If you’ve ever taken kids around a museum, you’ll know the hazards. Up to the age of four or so, anything can happen, particularly with boys – if it looks climbable, it’ll be climbed, etc. I took our two youngest to see a James Coleman installation at IMMA around a year and a half ago (time is vague when kids are young). It was a beautiful installation in the chapel space; I’d already seen it at the opening, but wanted another look. You had to enter through a darkened, almost black, muffled passageway, and then you were in a cavernous space where Background was being projected.

Child A goes tearing in. Child B decides that the entryway is too scary and won’t budge. Parent X knows A will already be inspecting the scaffolding that holds the projector with climbing on his mind. Such are the dilemmas.
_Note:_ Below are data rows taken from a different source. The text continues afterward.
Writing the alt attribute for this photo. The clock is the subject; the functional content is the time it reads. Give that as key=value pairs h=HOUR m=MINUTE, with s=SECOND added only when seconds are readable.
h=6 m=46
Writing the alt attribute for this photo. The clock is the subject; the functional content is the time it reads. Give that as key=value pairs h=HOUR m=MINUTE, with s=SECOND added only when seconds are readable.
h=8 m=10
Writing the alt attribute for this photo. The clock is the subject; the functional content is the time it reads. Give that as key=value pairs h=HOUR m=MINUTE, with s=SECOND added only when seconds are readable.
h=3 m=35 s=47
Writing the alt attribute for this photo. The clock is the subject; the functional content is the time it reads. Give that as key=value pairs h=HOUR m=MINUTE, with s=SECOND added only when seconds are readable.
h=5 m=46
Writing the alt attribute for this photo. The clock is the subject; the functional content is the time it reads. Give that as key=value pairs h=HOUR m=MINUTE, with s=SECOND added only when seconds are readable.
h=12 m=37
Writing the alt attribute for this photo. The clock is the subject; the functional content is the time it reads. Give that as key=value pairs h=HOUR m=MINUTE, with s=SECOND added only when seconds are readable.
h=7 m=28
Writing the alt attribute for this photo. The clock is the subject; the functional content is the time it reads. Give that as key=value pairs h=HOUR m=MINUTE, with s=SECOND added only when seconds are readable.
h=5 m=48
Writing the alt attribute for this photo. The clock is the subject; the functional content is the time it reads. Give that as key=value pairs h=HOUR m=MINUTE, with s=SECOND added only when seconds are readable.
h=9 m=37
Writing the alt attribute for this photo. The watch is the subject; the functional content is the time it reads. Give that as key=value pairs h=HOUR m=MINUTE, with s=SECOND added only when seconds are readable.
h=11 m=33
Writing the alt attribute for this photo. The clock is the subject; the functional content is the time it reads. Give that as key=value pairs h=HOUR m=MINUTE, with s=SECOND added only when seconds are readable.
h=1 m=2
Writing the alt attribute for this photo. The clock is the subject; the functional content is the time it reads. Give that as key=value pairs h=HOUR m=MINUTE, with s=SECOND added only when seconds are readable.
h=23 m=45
Ann Hamilton’s ‘offending piece’ – Filament II, 1996, organza fabric, steel mount with electronic controller, curtain height 426.72 cm, overall installation height variable; collection Irish Museum of Modern Art; image held here


Last Saturday I took the kids to IMMA again, having not been for a few months. They love the formal gardens, and it’s easy to pass an hour or more there. It’s takes a bit of cajoling to get them inside to where the exhibitions are. They took eagerly though to the Between metaphor and object: art of the 90s from the IMMA Collection show. It consists, as the name suggests, of works from the collection, which could be a bit so-so. However, the selection is so good and the curation (by Christina Kennedy and Marguerite O’Molloy) and installation so fine that the show is a real pleasure. Things went well, with only the occasional admonition, until the Ann Hamilton piece. The work consists of a very, very tall white curtain hung in a circle; there’s a narrowish gap in the curtain, and the whole thing rotates for about 10 seconds before stopping at an apparently random location, waiting about 2 seconds, and then setting off again.

What was Hamilton thinking? If she was thinking, “I’ll drive the parent of two youngish children mental," then the work is a complete success. When the contraption stopped, in ran the two kids. I respected the sign saying only two people were allowed at a time. Did the kids come out? Yes, but only to run back in, again and again. I coudn’t even get into the thing if I wanted to now – it was impossible to predict where the curtain would stop, and I couldn’t get to the opening before the kids ran in or out or (increasingly) crawled under.

It’s one way of passing ten minutes or so. Then I got to do it for another five minutes after we’d hit the end of the corridor and doubled back. The invigilator there was very patient, but by the end of the show’s run the group of invigilators as a whole may be in therapy.

My point? First, that there’s no telling what a kid will do in a museum; the great reward for the adult is seeing works through their eyes. Second – and not at all obvious from the above – it is very likely that there will be increasing numbers of kids in museums and other art spaces over the next while. It’s a relatively cheap outing. Artists and curators take note, be thrilled and beware.